— Text —
───
[Discuss] A guide to open source hardware

Antoine C. smallwindturbineproj.contactor at gmail.com
Wed Aug 17 15:17:43 UTC 2016


Hi Jeremy.

According to the state of licences available for openness applied to
things made with atoms (see FSF and OSHWA licences advices), I would
recommend to add to your "best practices", the followings:
  # publish the documentation *in a pedagogic form* (then, it will be
compliant with copyright law, even if some parts are patentable - this,
for French law is really one of key practice)
  # publish in a full compliance way (ID of the people, legal ability to
do it, ...), across one-of-the-best-you-can-find official public
publication way (or equivalent), the entire development process all
along the development process, including any reasoning, drafts, ...
  # never forget that your publication might be claimed by some else,
and you should be really sure about what you publish: if the thing you
publish includes a functional part, then it might be patentable by you
or by some one else, in the past or in the future; if the thing you
publish does not include any functional patentable part, then it will
have *no effect* on manufacturings coming from this thing you published,
except if you are a professional and if the downstream openness
conditions are included into a contract you have with an other
professional part.

In that ways, people might have better chance to publish things correctly.

Love and Peace,
Freely,
Antoine C.
───
— Problem 1 —
In the rows below, return the lines from the one with "phylum: Chordata" to the one with "scientific name: Zonotrichia albicollis", word for word.
───
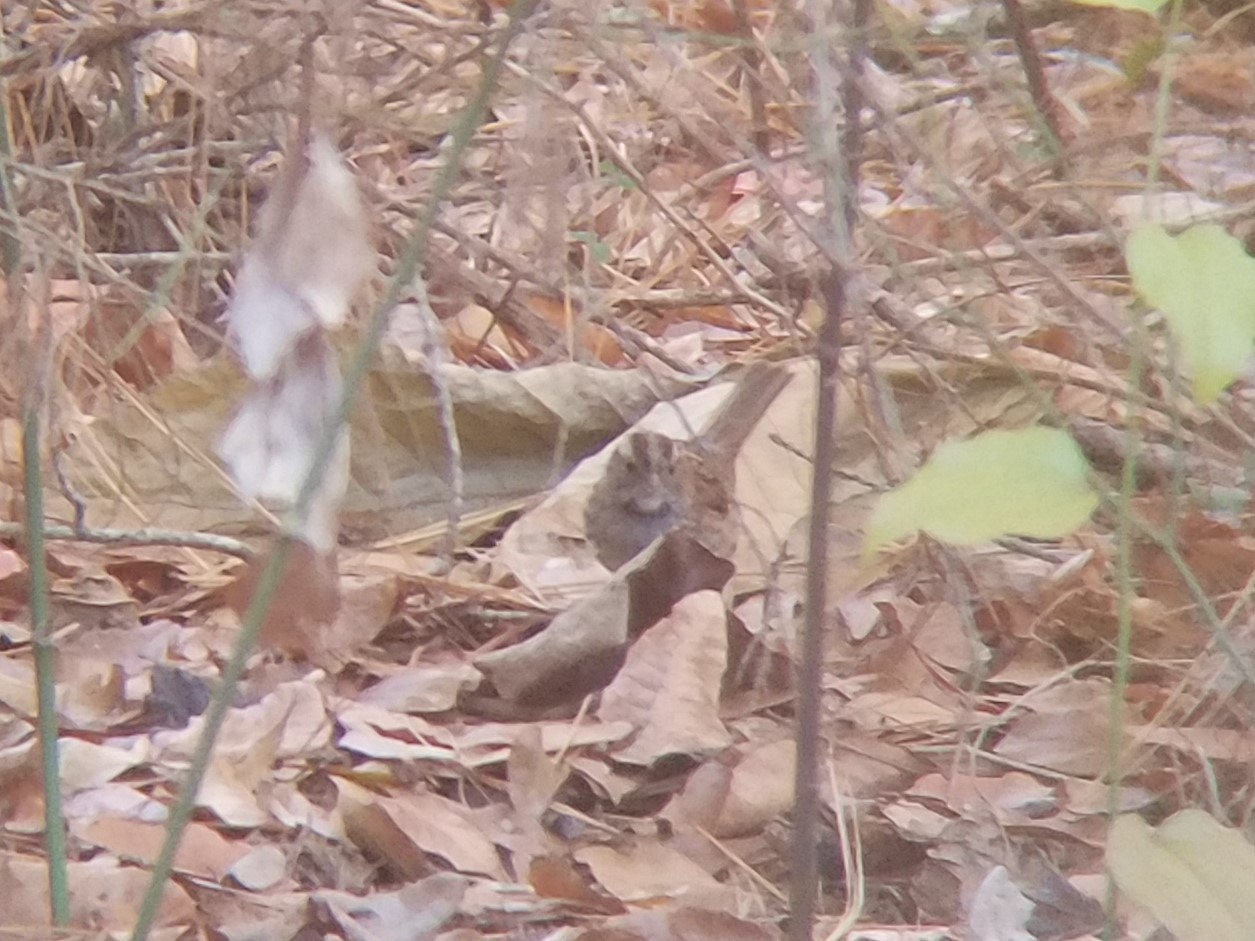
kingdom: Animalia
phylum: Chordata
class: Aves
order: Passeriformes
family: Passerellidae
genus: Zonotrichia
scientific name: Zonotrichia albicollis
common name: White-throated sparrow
───
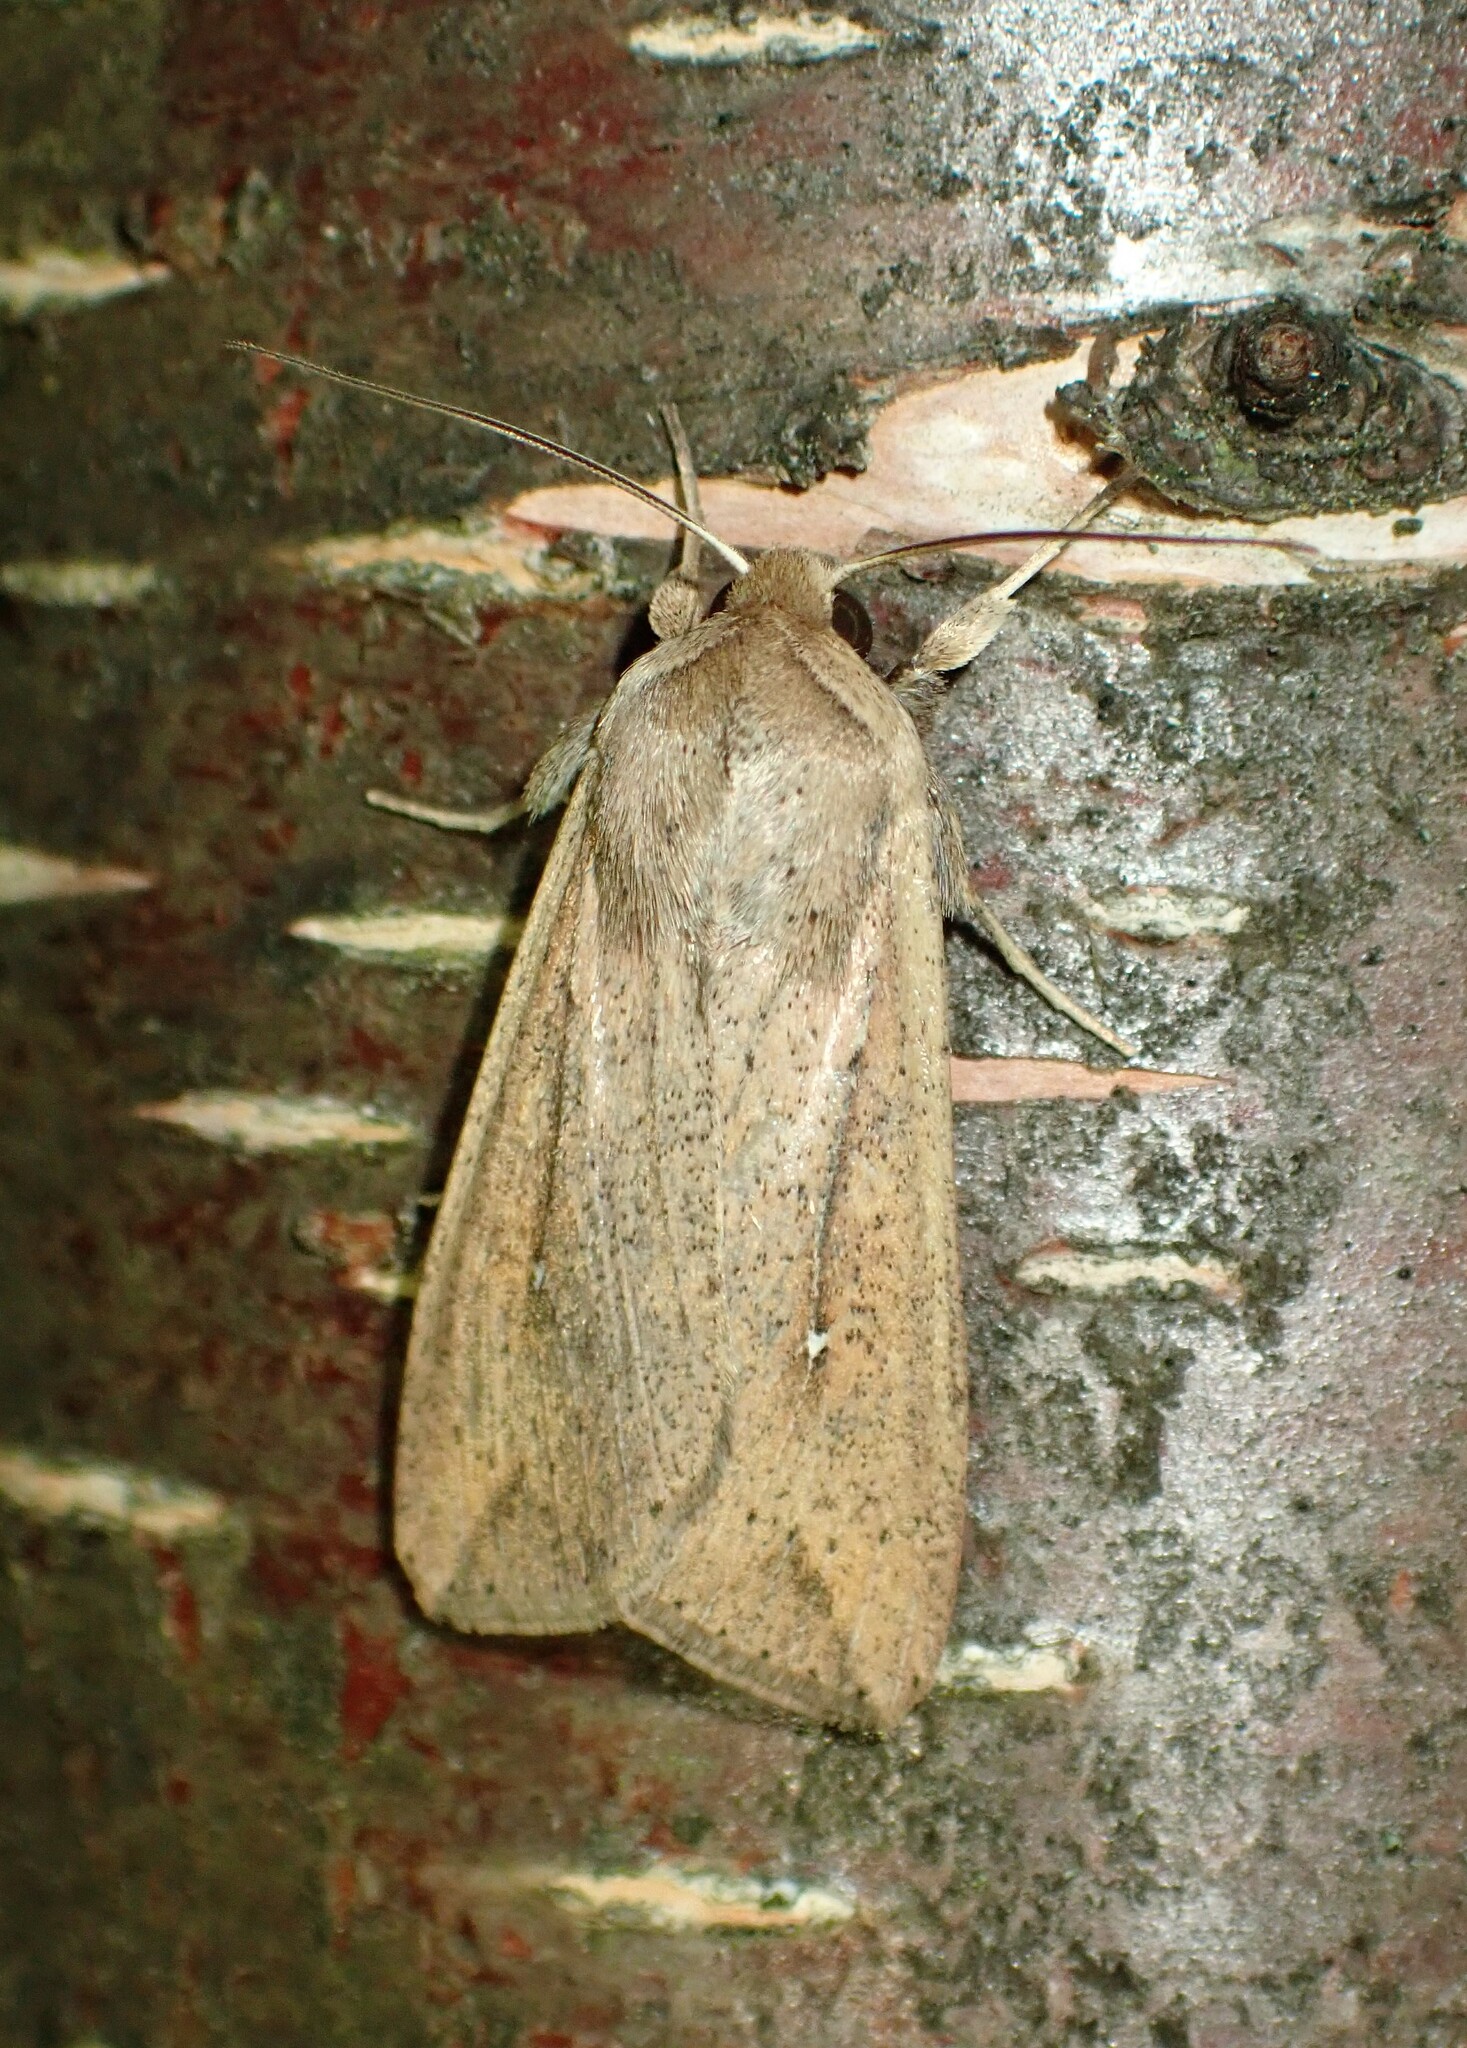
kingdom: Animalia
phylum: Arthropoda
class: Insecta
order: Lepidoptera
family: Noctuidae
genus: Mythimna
───
— Problem 2 —
According to the message about open source hardware, why should the documentation be published in a pedagogic form?

— Full output 1 —
phylum: Chordata
class: Aves
order: Passeriformes
family: Passerellidae
genus: Zonotrichia
scientific name: Zonotrichia albicollis

— Full output 2 —
Documentation published in a pedagogic form will be compliant with copyright law, even if some parts are patentable. The message adds that under French law this is one of the key practices.